#### [EXERCISE OBJECTIVE]
Give the lines below again exactly, starting with the line that holds "risque (risk appetite) ;" and going on through the line that holds "cohérent, utilisant des modèles de".

#### [EXCERPTED RECORDS]
· · ·
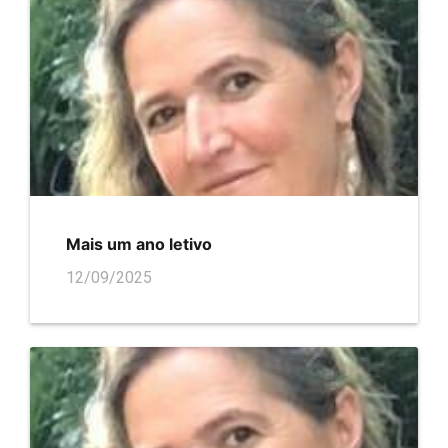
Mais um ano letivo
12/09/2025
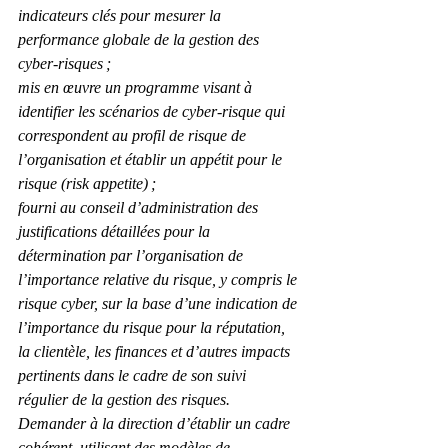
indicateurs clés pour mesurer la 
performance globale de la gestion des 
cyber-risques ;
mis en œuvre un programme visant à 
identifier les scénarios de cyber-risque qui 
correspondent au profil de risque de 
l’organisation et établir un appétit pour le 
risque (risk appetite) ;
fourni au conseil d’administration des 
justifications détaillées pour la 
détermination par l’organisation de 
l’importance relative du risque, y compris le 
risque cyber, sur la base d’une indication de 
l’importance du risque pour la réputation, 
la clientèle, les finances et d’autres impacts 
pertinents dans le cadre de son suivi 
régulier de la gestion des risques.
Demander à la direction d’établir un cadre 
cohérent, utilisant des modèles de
· · ·
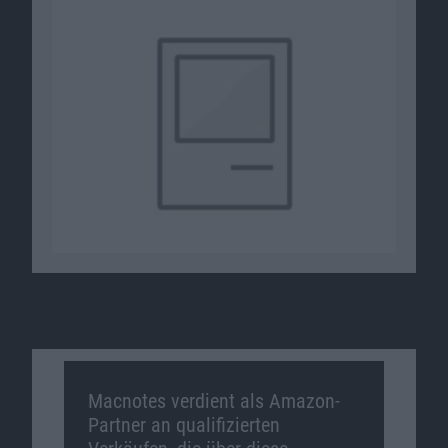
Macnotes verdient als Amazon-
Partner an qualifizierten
· · ·
#### [TASK RESPONSE]
risque (risk appetite) ;
fourni au conseil d’administration des 
justifications détaillées pour la 
détermination par l’organisation de 
l’importance relative du risque, y compris le 
risque cyber, sur la base d’une indication de 
l’importance du risque pour la réputation, 
la clientèle, les finances et d’autres impacts 
pertinents dans le cadre de son suivi 
régulier de la gestion des risques.
Demander à la direction d’établir un cadre 
cohérent, utilisant des modèles de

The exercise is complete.